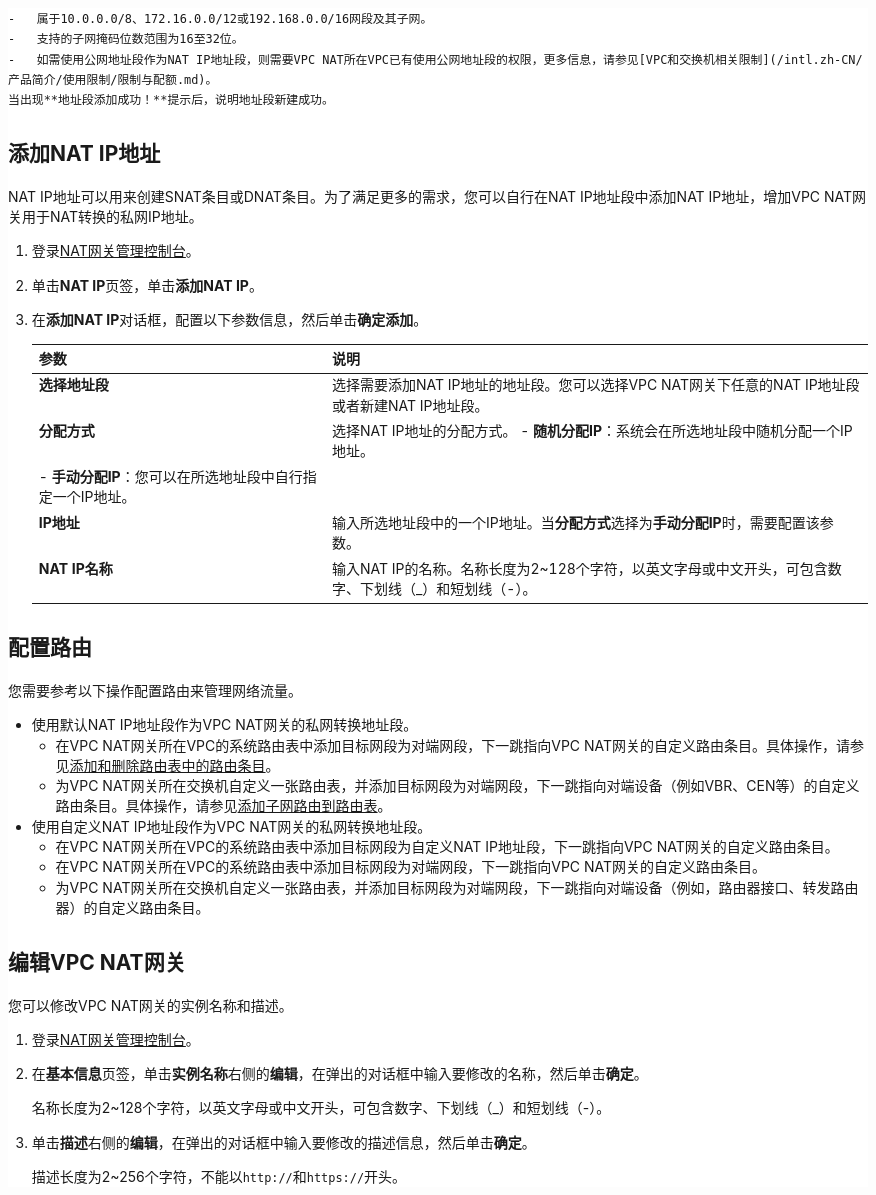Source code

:     -   属于10.0.0.0/8、172.16.0.0/12或192.168.0.0/16网段及其子网。
    -   支持的子网掩码位数范围为16至32位。
    -   如需使用公网地址段作为NAT IP地址段，则需要VPC NAT所在VPC已有使用公网地址段的权限，更多信息，请参见[VPC和交换机相关限制](/intl.zh-CN/产品简介/使用限制/限制与配额.md)。
    当出现**地址段添加成功！**提示后，说明地址段新建成功。


## 添加NAT IP地址

NAT IP地址可以用来创建SNAT条目或DNAT条目。为了满足更多的需求，您可以自行在NAT IP地址段中添加NAT IP地址，增加VPC NAT网关用于NAT转换的私网IP地址。

1.  登录[NAT网关管理控制台](https://vpc.console.aliyun.com/nat)。

2.  单击**NAT IP**页签，单击**添加NAT IP**。

3.  在**添加NAT IP**对话框，配置以下参数信息，然后单击**确定添加**。

    |参数|说明|
    |--|--|
    |**选择地址段**|选择需要添加NAT IP地址的地址段。您可以选择VPC NAT网关下任意的NAT IP地址段或者新建NAT IP地址段。 |
    |**分配方式**|选择NAT IP地址的分配方式。    -   **随机分配IP**：系统会在所选地址段中随机分配一个IP地址。
    -   **手动分配IP**：您可以在所选地址段中自行指定一个IP地址。 |
    |**IP地址**|输入所选地址段中的一个IP地址。当**分配方式**选择为**手动分配IP**时，需要配置该参数。|
    |**NAT IP名称**|输入NAT IP的名称。名称长度为2~128个字符，以英文字母或中文开头，可包含数字、下划线（\_）和短划线（-）。 |


## 配置路由

您需要参考以下操作配置路由来管理网络流量。

-   使用默认NAT IP地址段作为VPC NAT网关的私网转换地址段。
    -   在VPC NAT网关所在VPC的系统路由表中添加目标网段为对端网段，下一跳指向VPC NAT网关的自定义路由条目。具体操作，请参见[添加和删除路由表中的路由条目](/intl.zh-CN/网络连接/路由策略/使用路由表.md)。
    -   为VPC NAT网关所在交换机自定义一张路由表，并添加目标网段为对端网段，下一跳指向对端设备（例如VBR、CEN等）的自定义路由条目。具体操作，请参见[添加子网路由到路由表](/intl.zh-CN/网络连接/路由策略/添加子网路由到路由表.md)。
-   使用自定义NAT IP地址段作为VPC NAT网关的私网转换地址段。
    -   在VPC NAT网关所在VPC的系统路由表中添加目标网段为自定义NAT IP地址段，下一跳指向VPC NAT网关的自定义路由条目。
    -   在VPC NAT网关所在VPC的系统路由表中添加目标网段为对端网段，下一跳指向VPC NAT网关的自定义路由条目。
    -   为VPC NAT网关所在交换机自定义一张路由表，并添加目标网段为对端网段，下一跳指向对端设备（例如，路由器接口、转发路由器）的自定义路由条目。

## 编辑VPC NAT网关

您可以修改VPC NAT网关的实例名称和描述。

1.  登录[NAT网关管理控制台](https://vpc.console.aliyun.com/nat)。

2.  在**基本信息**页签，单击**实例名称**右侧的**编辑**，在弹出的对话框中输入要修改的名称，然后单击**确定**。

    名称长度为2~128个字符，以英文字母或中文开头，可包含数字、下划线（\_）和短划线（-）。

3.  单击**描述**右侧的**编辑**，在弹出的对话框中输入要修改的描述信息，然后单击**确定**。

    描述长度为2~256个字符，不能以`http://`和`https://`开头。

= = =

Give back the records above exactly, limited to the lines between the one holding "您需要参考以下操作配置路由来管理网络流量。" and the one holding "您可以修改VPC NAT网关的实例名称和描述。", inclusive.

您需要参考以下操作配置路由来管理网络流量。

-   使用默认NAT IP地址段作为VPC NAT网关的私网转换地址段。
    -   在VPC NAT网关所在VPC的系统路由表中添加目标网段为对端网段，下一跳指向VPC NAT网关的自定义路由条目。具体操作，请参见[添加和删除路由表中的路由条目](/intl.zh-CN/网络连接/路由策略/使用路由表.md)。
    -   为VPC NAT网关所在交换机自定义一张路由表，并添加目标网段为对端网段，下一跳指向对端设备（例如VBR、CEN等）的自定义路由条目。具体操作，请参见[添加子网路由到路由表](/intl.zh-CN/网络连接/路由策略/添加子网路由到路由表.md)。
-   使用自定义NAT IP地址段作为VPC NAT网关的私网转换地址段。
    -   在VPC NAT网关所在VPC的系统路由表中添加目标网段为自定义NAT IP地址段，下一跳指向VPC NAT网关的自定义路由条目。
    -   在VPC NAT网关所在VPC的系统路由表中添加目标网段为对端网段，下一跳指向VPC NAT网关的自定义路由条目。
    -   为VPC NAT网关所在交换机自定义一张路由表，并添加目标网段为对端网段，下一跳指向对端设备（例如，路由器接口、转发路由器）的自定义路由条目。

## 编辑VPC NAT网关

您可以修改VPC NAT网关的实例名称和描述。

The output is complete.